And though this is not a technically showy novel, I was awe-struck throughout by Harbach’s skill. Incident plausibly follows incident, cranking up the pressure on character after character. The narrative slides smoothly in and out of different characters’ viewpoints so that you, the reader, experience each scene with maximum impact. (There’s even a trademark Henry James moment, when two characters, observed from afar, reveal something astounding.) Time speeds up and slows down as it needs to. Scene-setting is lively but never drags on; minor characters are allowed to stay minor.

Ruminating about coaching baseball, Mike reflects that “All you had to do was look at each of your players and ask yourself: What story does this guy wish someone would tell him about himself? And then you told the guy that story. You told it with a hint of doom. You included his flaws. You emphasized the obstacles that could prevent him from succeeding. That was what made the story epic: the player, the hero, had to suffer mightily en route to the final triumph.” Clever: Harbach puts the words in Mike’s mouth, but he’s followed his own advice.

Elizabeth Spencer, “The Light in the Piazza and Other Italian Tales”

Uncomfortable feeling — I have not been fair to this book. Sometimes I forget that, as a reader, you have to bring something to the enterprise: sustained effort, and the ability to keep faith with the author’s intentions. Many books —  lots of what I read, anyway — can just be gulped down as diversion, but Elizabeth Spencer deserved better of me than being read in chopped-up chunks on a series of airplanes.

========================================================================

## [Exercise requirements]
In the book review, what question does Mike say a baseball coach should ask himself about each player?

========================================================================

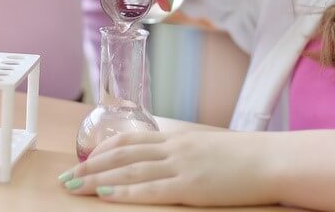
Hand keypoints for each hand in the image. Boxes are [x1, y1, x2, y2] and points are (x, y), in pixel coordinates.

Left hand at [58, 130, 281, 206]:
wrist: (268, 159)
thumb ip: (184, 152)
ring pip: (129, 171)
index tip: (84, 159)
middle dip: (91, 166)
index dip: (104, 150)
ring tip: (74, 187)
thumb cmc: (243, 156)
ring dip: (98, 180)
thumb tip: (164, 160)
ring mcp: (181, 166)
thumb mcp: (207, 147)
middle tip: (66, 177)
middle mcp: (174, 148)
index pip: (131, 140)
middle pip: (122, 155)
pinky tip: (105, 196)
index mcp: (177, 138)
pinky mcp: (190, 186)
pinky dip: (124, 192)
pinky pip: (150, 190)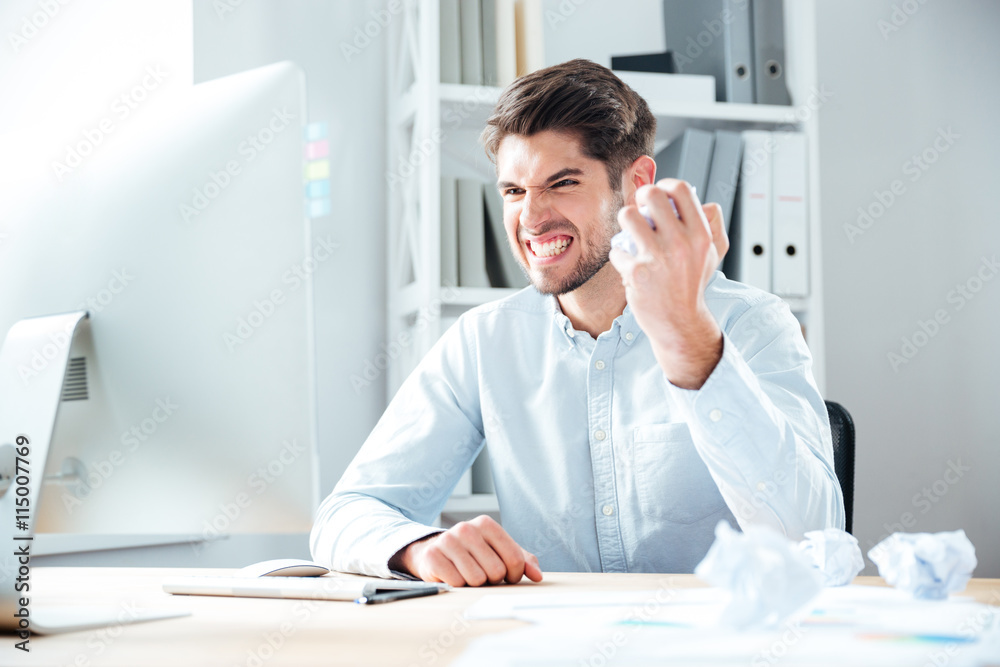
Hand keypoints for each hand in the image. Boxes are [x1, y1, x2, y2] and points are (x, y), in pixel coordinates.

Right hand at [390, 515, 542, 586]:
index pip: (514, 559)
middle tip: (483, 574)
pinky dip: (459, 586)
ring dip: (475, 584)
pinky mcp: (433, 556)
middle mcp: (466, 528)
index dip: (514, 575)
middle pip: (496, 571)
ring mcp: (448, 541)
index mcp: (486, 524)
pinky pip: (457, 583)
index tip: (507, 575)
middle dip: (493, 580)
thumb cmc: (473, 554)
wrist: (434, 552)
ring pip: (477, 579)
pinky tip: (454, 576)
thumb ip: (523, 561)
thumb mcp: (500, 552)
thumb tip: (537, 576)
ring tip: (468, 574)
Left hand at [609, 179, 724, 388]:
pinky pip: (617, 249)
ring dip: (625, 222)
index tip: (658, 194)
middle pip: (651, 195)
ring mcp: (657, 257)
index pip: (680, 189)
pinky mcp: (636, 272)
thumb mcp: (711, 253)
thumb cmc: (692, 284)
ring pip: (627, 215)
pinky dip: (619, 256)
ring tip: (630, 234)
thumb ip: (711, 224)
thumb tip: (702, 201)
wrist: (680, 322)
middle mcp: (680, 243)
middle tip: (639, 208)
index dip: (665, 185)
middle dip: (640, 197)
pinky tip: (628, 265)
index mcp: (700, 234)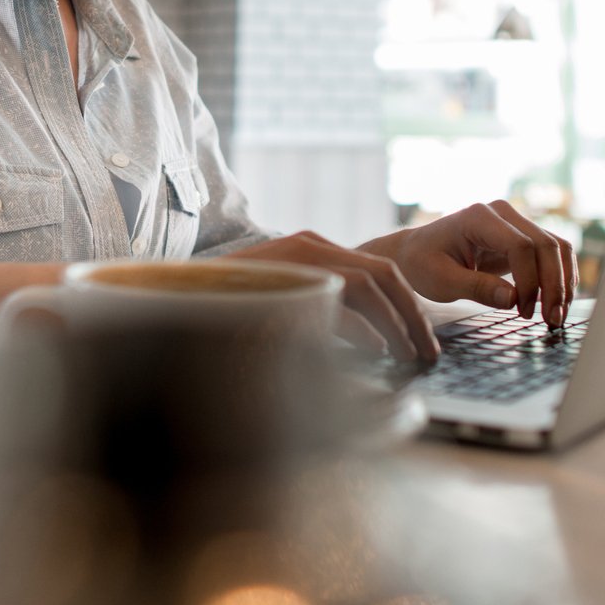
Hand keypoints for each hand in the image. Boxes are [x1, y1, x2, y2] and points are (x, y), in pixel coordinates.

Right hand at [224, 231, 440, 369]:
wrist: (176, 293)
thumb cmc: (229, 305)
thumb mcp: (282, 298)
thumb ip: (318, 306)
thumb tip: (367, 342)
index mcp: (311, 247)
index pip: (377, 270)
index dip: (406, 306)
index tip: (421, 339)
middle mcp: (308, 246)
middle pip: (383, 274)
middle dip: (412, 316)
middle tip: (427, 354)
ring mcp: (295, 259)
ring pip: (368, 285)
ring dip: (396, 325)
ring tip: (408, 358)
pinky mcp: (283, 280)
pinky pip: (337, 301)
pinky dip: (363, 329)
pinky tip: (377, 352)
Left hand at [367, 201, 576, 328]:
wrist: (414, 254)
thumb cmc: (422, 264)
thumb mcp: (442, 281)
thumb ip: (477, 288)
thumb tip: (513, 299)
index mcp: (479, 217)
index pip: (521, 246)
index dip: (529, 281)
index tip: (522, 311)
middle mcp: (502, 214)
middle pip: (546, 245)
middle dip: (554, 285)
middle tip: (551, 320)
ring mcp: (515, 223)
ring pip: (556, 248)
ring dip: (563, 283)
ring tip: (556, 316)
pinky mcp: (521, 238)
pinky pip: (552, 254)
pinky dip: (559, 277)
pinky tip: (556, 302)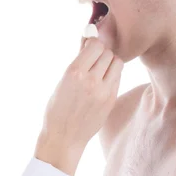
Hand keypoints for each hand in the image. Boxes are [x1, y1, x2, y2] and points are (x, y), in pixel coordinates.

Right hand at [34, 37, 122, 175]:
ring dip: (109, 63)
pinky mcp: (111, 100)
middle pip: (107, 53)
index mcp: (74, 73)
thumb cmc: (58, 108)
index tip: (88, 49)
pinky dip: (111, 75)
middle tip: (93, 60)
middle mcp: (90, 80)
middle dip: (101, 53)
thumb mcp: (62, 81)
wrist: (64, 137)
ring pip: (117, 63)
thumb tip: (87, 38)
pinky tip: (102, 82)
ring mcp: (103, 91)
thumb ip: (78, 60)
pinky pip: (117, 77)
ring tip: (99, 70)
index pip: (95, 45)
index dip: (92, 44)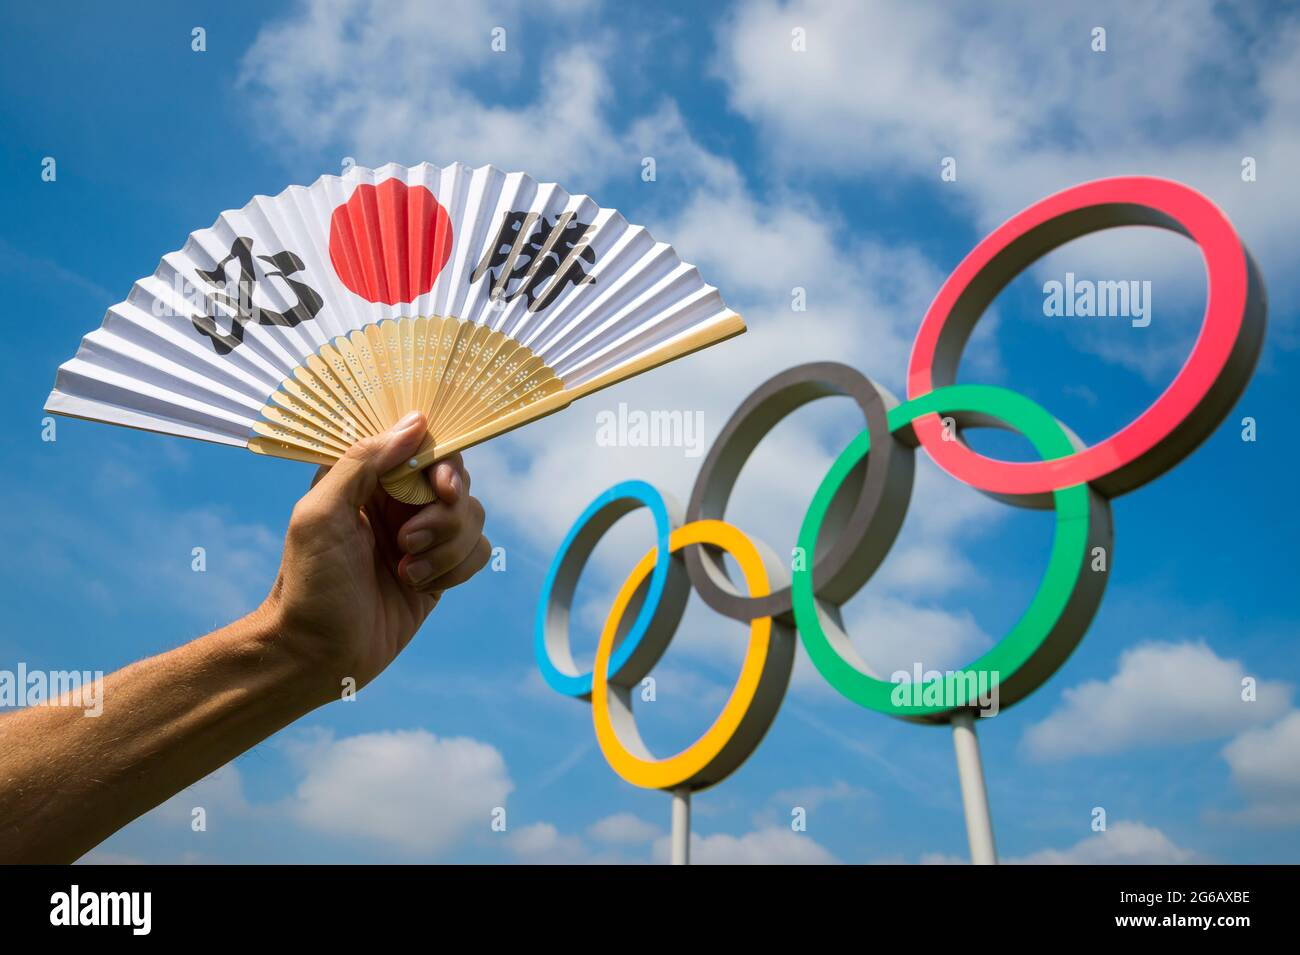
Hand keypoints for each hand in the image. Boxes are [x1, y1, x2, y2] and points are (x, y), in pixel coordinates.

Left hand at [259, 411, 489, 702]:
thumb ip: (364, 461)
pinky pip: (478, 551)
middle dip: (444, 512)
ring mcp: (423, 536)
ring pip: (472, 516)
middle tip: (410, 540)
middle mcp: (398, 501)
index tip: (439, 486)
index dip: (441, 461)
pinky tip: (418, 586)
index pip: (422, 444)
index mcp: (366, 478)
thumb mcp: (322, 512)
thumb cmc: (309, 582)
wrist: (318, 655)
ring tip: (405, 571)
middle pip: (456, 479)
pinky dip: (456, 567)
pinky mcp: (441, 570)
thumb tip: (416, 423)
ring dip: (446, 546)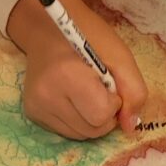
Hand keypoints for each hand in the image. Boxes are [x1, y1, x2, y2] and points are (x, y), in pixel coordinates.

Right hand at [10, 0, 146, 138]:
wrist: (48, 29)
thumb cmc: (87, 37)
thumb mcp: (120, 56)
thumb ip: (133, 91)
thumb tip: (130, 128)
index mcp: (67, 75)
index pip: (101, 115)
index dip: (113, 102)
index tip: (107, 83)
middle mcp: (46, 96)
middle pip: (92, 130)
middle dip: (104, 114)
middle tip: (98, 88)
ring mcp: (36, 107)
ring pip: (80, 136)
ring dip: (91, 119)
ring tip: (85, 93)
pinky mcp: (32, 114)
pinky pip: (67, 132)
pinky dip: (77, 120)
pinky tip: (73, 99)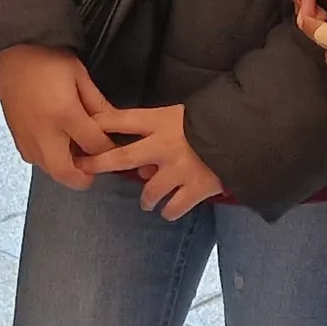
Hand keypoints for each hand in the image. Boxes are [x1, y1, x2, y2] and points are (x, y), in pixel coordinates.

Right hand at [0, 44, 119, 189]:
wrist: (10, 47)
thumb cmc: (46, 57)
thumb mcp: (79, 75)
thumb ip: (98, 105)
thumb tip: (113, 125)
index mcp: (64, 114)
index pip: (94, 146)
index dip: (109, 150)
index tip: (115, 147)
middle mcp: (43, 132)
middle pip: (66, 173)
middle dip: (84, 177)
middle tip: (96, 168)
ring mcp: (26, 136)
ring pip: (48, 170)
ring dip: (65, 168)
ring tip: (77, 152)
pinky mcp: (15, 134)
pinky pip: (33, 158)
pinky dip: (48, 159)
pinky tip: (57, 143)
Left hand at [82, 103, 226, 217]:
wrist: (246, 134)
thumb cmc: (213, 120)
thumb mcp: (182, 114)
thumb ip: (160, 131)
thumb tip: (141, 161)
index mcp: (161, 122)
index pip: (122, 120)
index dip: (98, 123)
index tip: (80, 130)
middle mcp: (163, 147)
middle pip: (122, 157)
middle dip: (99, 164)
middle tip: (85, 169)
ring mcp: (178, 170)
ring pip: (149, 192)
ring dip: (146, 198)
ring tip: (149, 202)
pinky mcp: (194, 189)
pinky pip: (173, 208)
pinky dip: (169, 211)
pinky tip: (169, 209)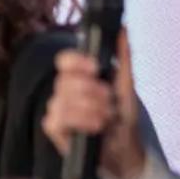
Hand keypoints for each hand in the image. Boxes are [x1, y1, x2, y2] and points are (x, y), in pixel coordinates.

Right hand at [43, 29, 145, 178]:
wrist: (123, 148)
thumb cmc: (122, 118)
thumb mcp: (126, 85)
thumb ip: (123, 57)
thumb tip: (122, 29)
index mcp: (79, 77)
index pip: (64, 60)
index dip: (76, 61)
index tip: (95, 68)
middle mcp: (64, 91)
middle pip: (64, 80)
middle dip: (92, 91)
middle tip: (108, 100)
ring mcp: (57, 109)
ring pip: (61, 99)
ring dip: (90, 108)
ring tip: (105, 117)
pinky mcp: (53, 128)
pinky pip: (57, 118)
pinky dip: (80, 121)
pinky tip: (94, 126)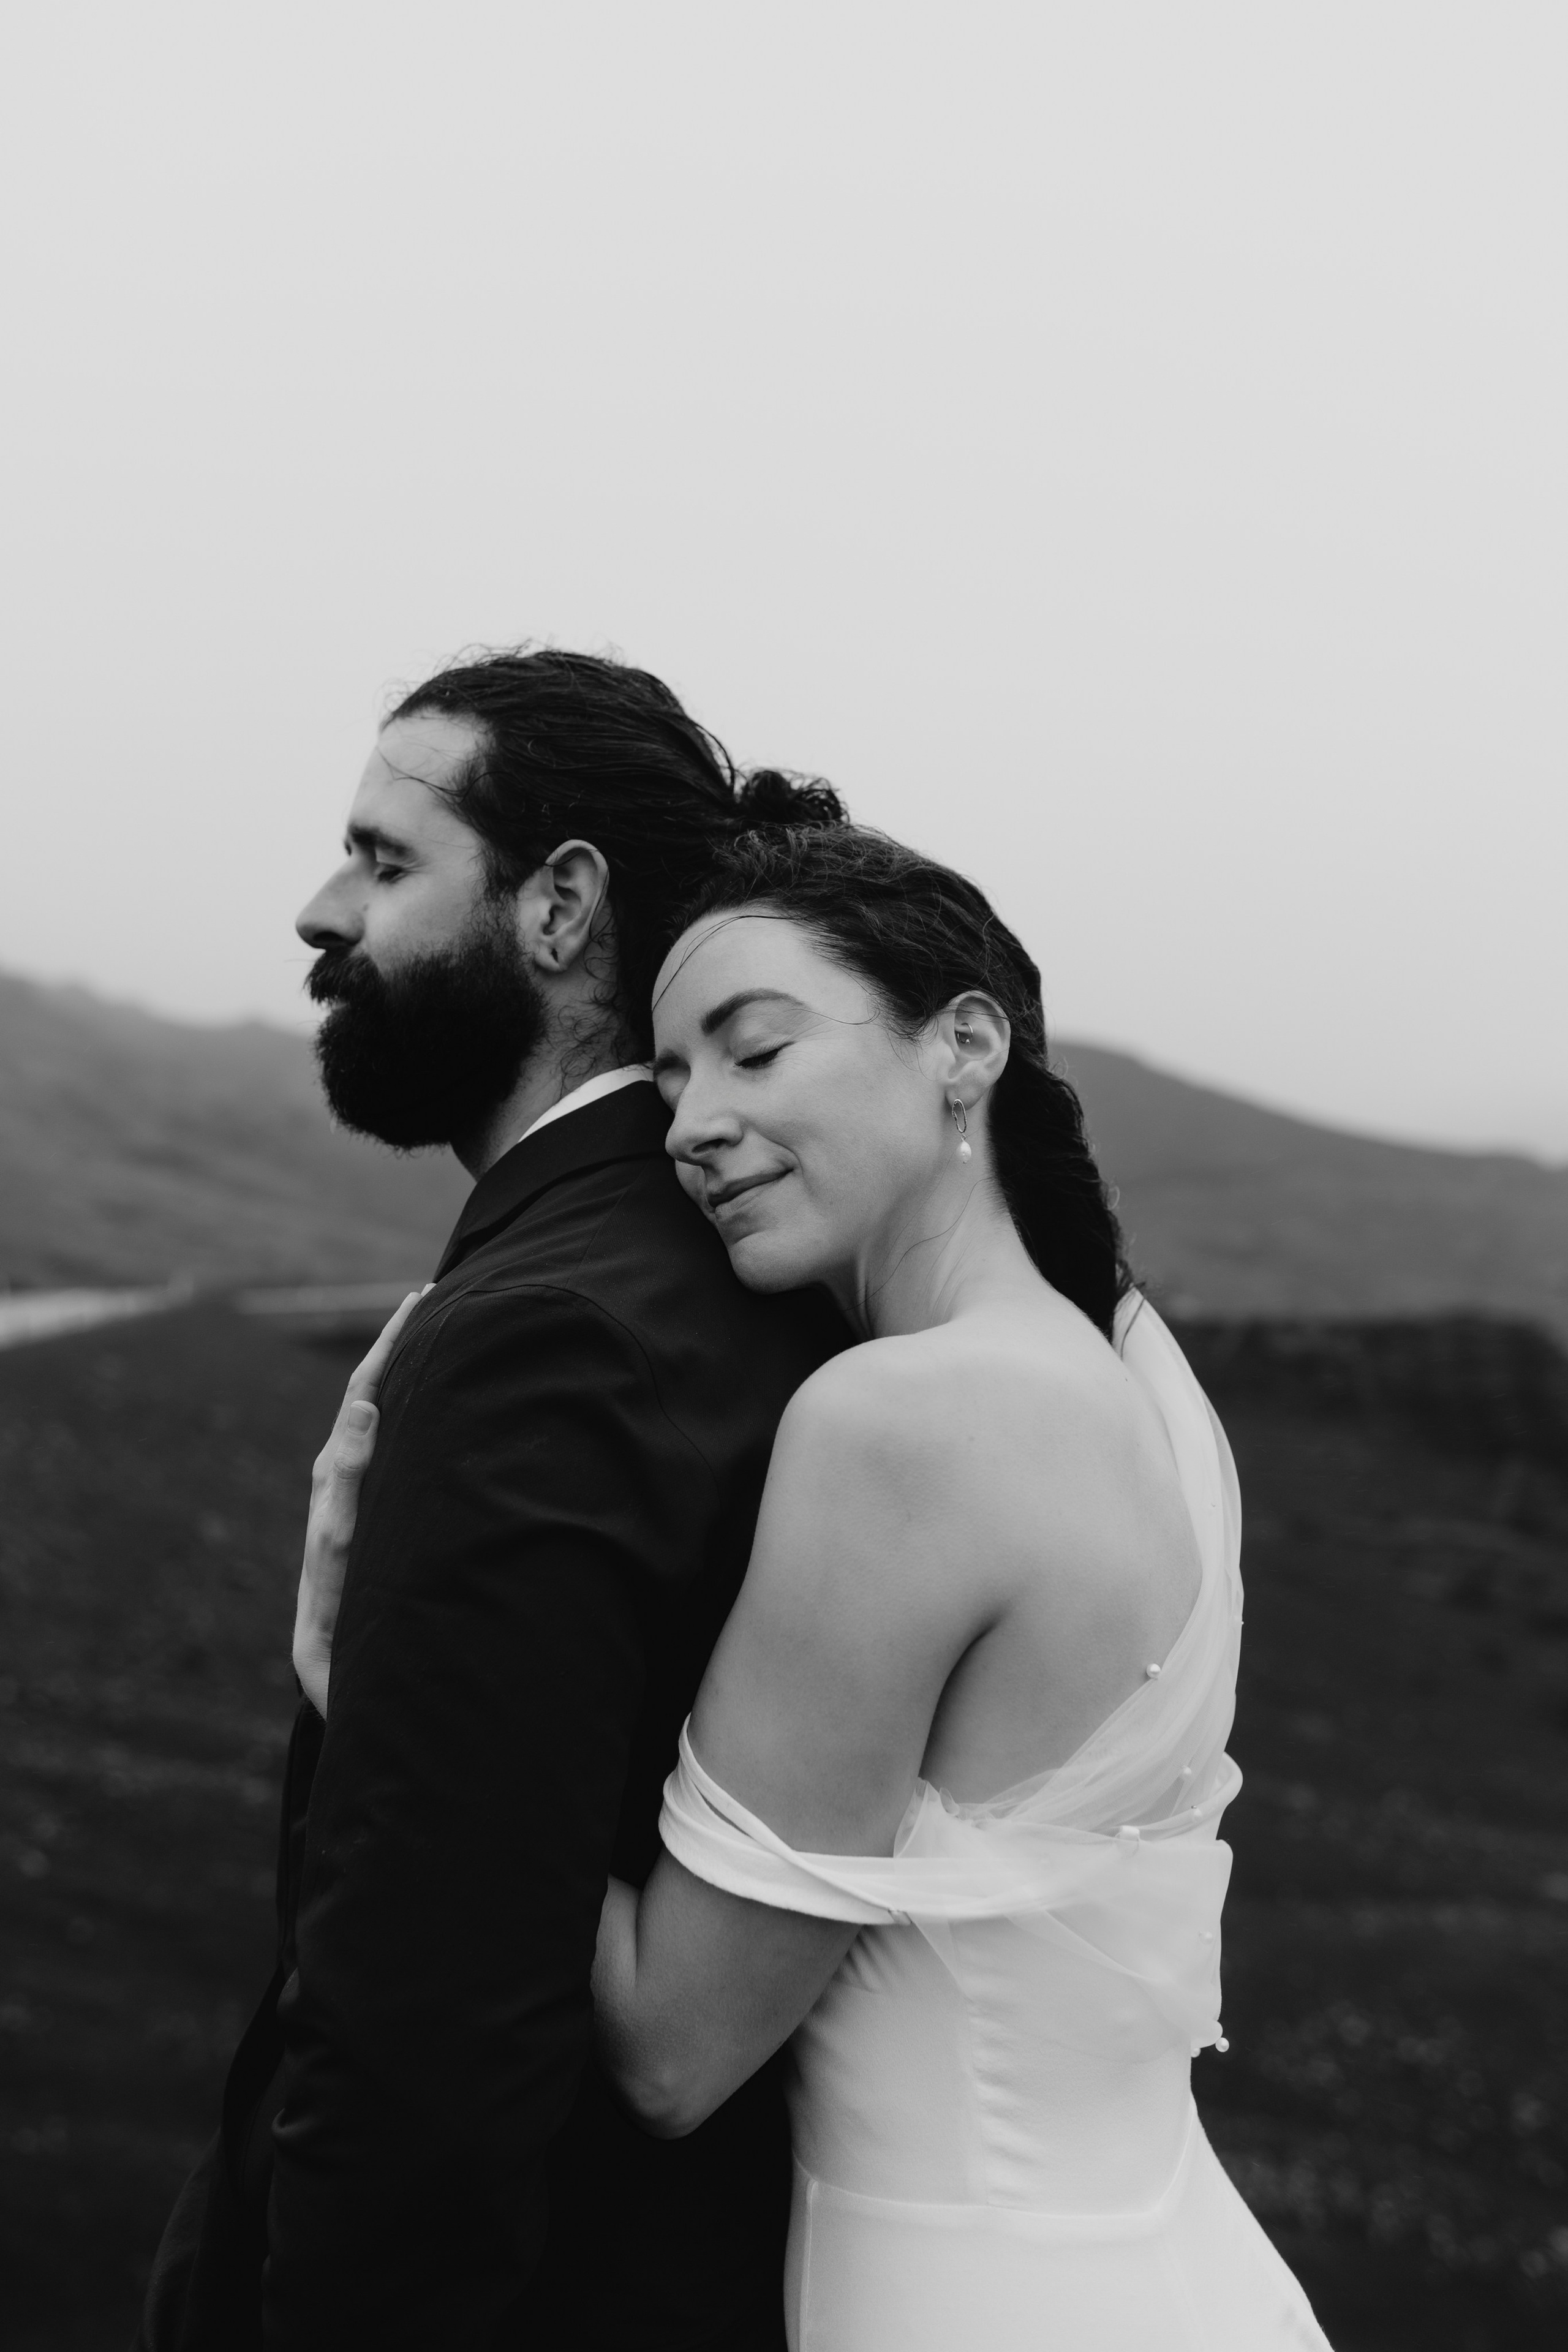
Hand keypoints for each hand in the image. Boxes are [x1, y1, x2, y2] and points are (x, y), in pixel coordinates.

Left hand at [292, 1289, 424, 1715]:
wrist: (325, 1647)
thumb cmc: (334, 1595)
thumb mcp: (340, 1530)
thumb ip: (348, 1468)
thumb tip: (363, 1402)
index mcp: (335, 1462)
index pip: (367, 1384)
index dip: (392, 1340)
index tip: (420, 1298)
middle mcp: (342, 1464)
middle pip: (374, 1387)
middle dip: (402, 1343)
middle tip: (434, 1299)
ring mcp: (354, 1483)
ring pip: (385, 1412)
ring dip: (408, 1373)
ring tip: (437, 1340)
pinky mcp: (369, 1503)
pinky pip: (394, 1442)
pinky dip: (413, 1411)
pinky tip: (432, 1411)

========================================================================

## [Exercise solution]
"What story does this guy wish someone would tell him about himself?"